Une pression croissante sur les grandes plates-formes

La firme de Mountain View emboîte donc le pas à Facebook, qui avait annoncé, il y a quelques jours, des mesures similaires. Ce subit activisme de la part de deux géants des plates-formes en ligne intervient après la multiplication des pressions par plusieurs gouvernements pour les inciter à muscler leur réponse aux « contenus terroristes » en ligne. Le G7, réuni fin mai en Italie, a pour la première fois appelé les grandes entreprises du Web à faire davantage dans la lutte contre le terrorisme.

Le 13 juin, le président français Emmanuel Macron et la première ministre britannique Theresa May ont publié un « plan d’action » pour inciter, à nouveau, les géants du Net à chasser un peu plus les terroristes de leur plate-forme.

Outre la propagande terroriste en ligne, les deux dirigeants ont également souhaité « améliorer l’accès » aux contenus échangés sur les messageries chiffrées, perçues comme un outil d’organisation des terroristes.

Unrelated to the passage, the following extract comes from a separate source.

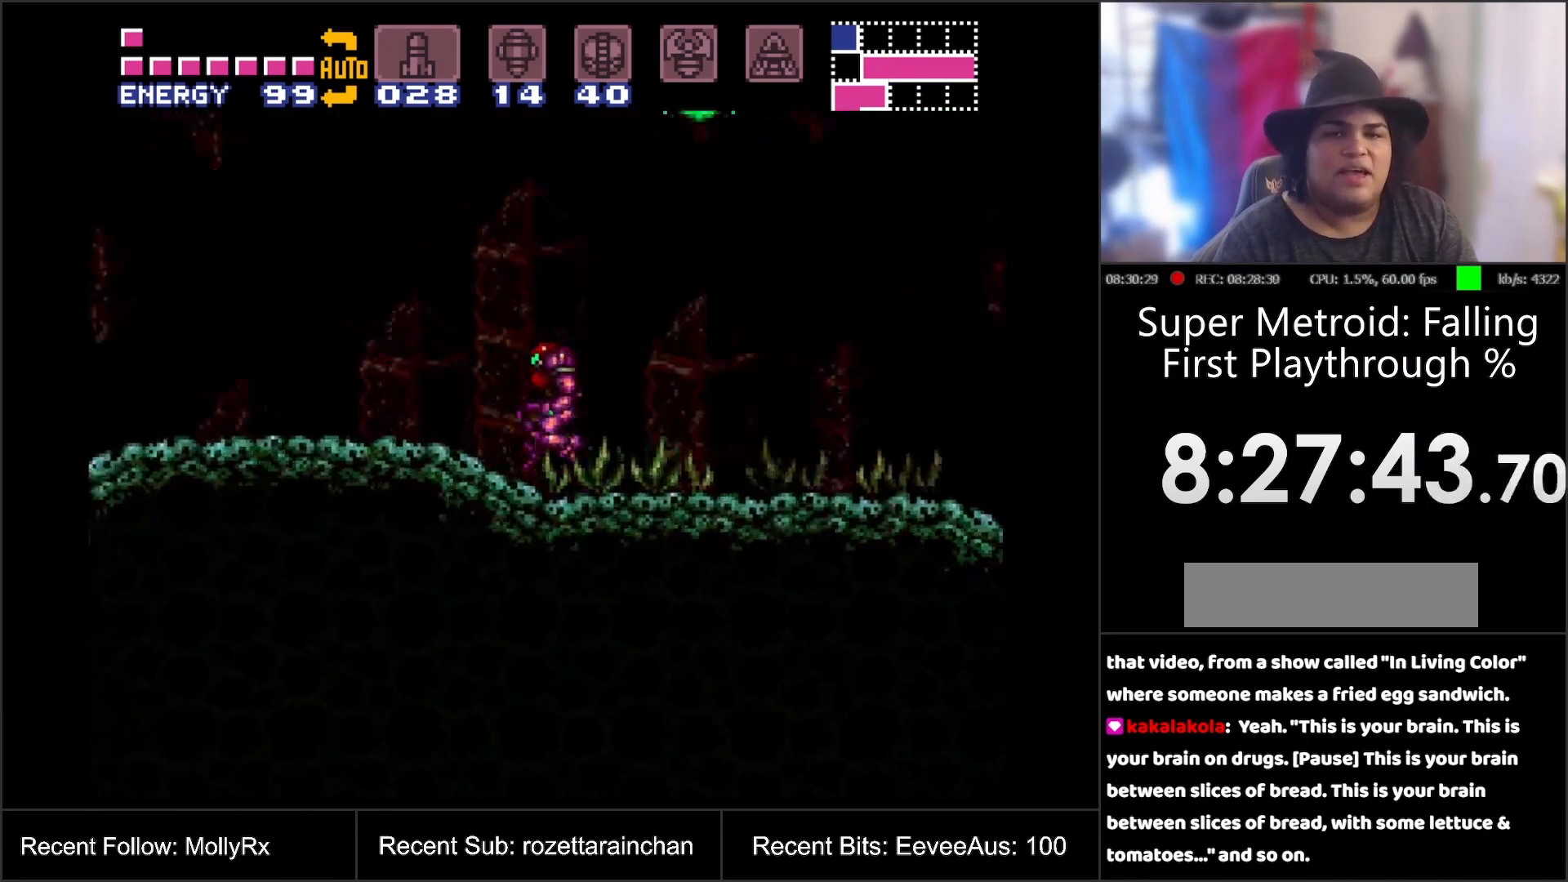
{"buttons": ["A"], "events": [[83, "DPAD_LEFT", "up"], [283, "B", "up"]]}
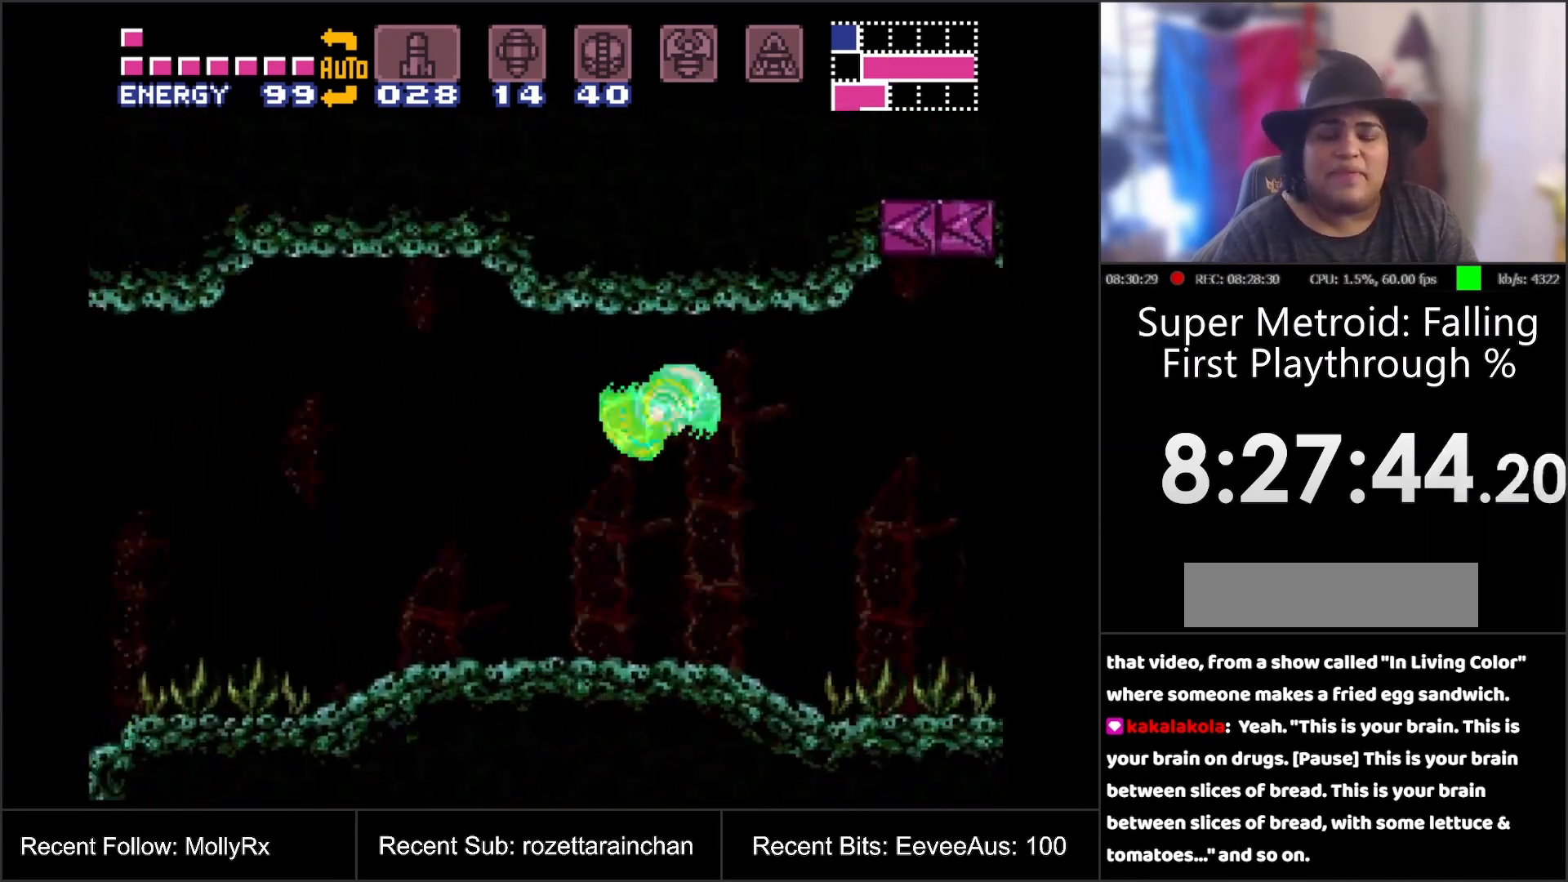
{"buttons": ["A", "DPAD_RIGHT"], "events": [[200, "DPAD_RIGHT", "down"]]}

Un objectif, flou voire techniquement impossible, déjà évoqué à la fin de l’été 2016 par la France et l’Allemagne. La Commission planche par ailleurs, depuis le mois de juin 2016, sur « la question du chiffrement dans les enquêtes pénales » et pourrait faire des propositions lors du Conseil européen, qui se tiendra justement jeudi et vendredi à Bruxelles.